(Exercícios propostos)
• a. Qual ambiente o texto sobre o papel de mártir aponta como ideal para o jogo de vítima?
• b. Reproduza, do texto sobre o papel de mártir, a passagem que começa em "-assuma a responsabilidade" e termina em "se aprimorar, crescer.".

(Trecho fornecido)
───

Não se faça de mártir.

Todo mundo tem problemas. A despeito de tudo isso, as pessoas conseguem ser feliz, sobrepujando as barreiras.

Quando ficamos muito presos ao sofrimento, temos que avaliar se não estamos dando uma de mártir – uma escolha pelo caminho da infelicidade.

A vítima é aquela pessoa injustiçada.

O mártir é aquele que é injustiçado e escolhe permanecer assim.

A vítima é um desamparado.

O mártir é um desamparado profissional.

Nos fazemos de mártir quando ficamos remoendo as desventuras do passado.

Nos fazemos de mártir quando achamos que todos tem uma vida boa, apenas a nossa é que é ruim.

O convívio familiar é um ambiente ideal para o jogo de vítima.

Sou sempre eu que tenho que ceder nas escolhas, eu sempre fico com a pior parte.

Eu trabalho e vocês gastam – sou um burro de carga.

Algumas receitas são boas para evitar dar uma de mártir.

-não fique tão atado ao sofrimento, pois isso traz o ressentimento, a culpa, a baixa auto-estima, o medo e a insegurança  – tudo isso é meio caminho para o papel de mártir.

-pense seriamente sobre o que você está ganhando dando uma de mártir – muitas vezes nos comportamos dessa maneira tentando capitalizar alguma coisa, que não sabemos bem o que é, mas devemos investigar e saber.

-pare de pensar em alguma recompensa ou compensação pelo sofrimento. – se você acha que alguém te deve alguma coisa, ou você merece alguma coisa por conta do sofrimento, reflita bem.

-examine suas crenças – será que elas creditam algum bem ao papel de mártir?

-pare com a reclamação sem fim, pare de justificar e acusar os outros.

-assuma a responsabilidade pelos seus atos e resultados.

-não tenha medo de mudar para melhor – corrija os seus erros.

-se permita ter o melhor, ser melhor, progredir, se aprimorar, crescer.

-você não vai ganhar uma medalha de mártir.

───

(Os dados)
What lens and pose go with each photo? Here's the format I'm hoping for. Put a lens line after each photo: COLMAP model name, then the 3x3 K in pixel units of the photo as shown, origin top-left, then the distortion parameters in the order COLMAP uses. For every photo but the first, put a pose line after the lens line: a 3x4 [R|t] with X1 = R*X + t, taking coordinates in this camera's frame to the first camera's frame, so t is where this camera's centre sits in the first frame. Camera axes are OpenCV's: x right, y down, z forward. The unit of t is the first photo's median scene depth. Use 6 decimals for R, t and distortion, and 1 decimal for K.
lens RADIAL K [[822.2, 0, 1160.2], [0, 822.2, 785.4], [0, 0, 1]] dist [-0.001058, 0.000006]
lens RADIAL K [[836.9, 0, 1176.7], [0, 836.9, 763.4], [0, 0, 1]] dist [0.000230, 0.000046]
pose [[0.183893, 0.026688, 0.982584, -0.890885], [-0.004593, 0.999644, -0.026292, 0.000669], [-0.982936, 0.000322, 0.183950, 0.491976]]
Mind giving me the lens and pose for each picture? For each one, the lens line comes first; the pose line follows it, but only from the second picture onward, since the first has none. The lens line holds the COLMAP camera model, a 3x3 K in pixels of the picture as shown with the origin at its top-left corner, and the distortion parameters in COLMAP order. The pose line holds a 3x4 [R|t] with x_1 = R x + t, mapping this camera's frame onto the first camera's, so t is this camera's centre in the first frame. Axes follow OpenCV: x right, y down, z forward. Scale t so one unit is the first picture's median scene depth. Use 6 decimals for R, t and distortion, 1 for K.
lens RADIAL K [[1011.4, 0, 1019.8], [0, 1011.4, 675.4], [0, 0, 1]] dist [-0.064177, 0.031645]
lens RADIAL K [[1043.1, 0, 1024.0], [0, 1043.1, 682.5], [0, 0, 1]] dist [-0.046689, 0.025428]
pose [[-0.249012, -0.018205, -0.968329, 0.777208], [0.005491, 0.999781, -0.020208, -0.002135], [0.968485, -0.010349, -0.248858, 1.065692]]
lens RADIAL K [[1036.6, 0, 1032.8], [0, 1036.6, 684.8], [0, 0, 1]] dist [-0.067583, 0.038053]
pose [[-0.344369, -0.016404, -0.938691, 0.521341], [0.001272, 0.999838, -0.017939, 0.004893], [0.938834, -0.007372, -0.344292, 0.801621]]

───

(Respostas)
• a. O convívio familiar.

• b.
-assuma a responsabilidade pelos seus atos e resultados.

-não tenha medo de mudar para melhor – corrija os seus erros.

-se permita ter o melhor, ser melhor, progredir, se aprimorar, crescer.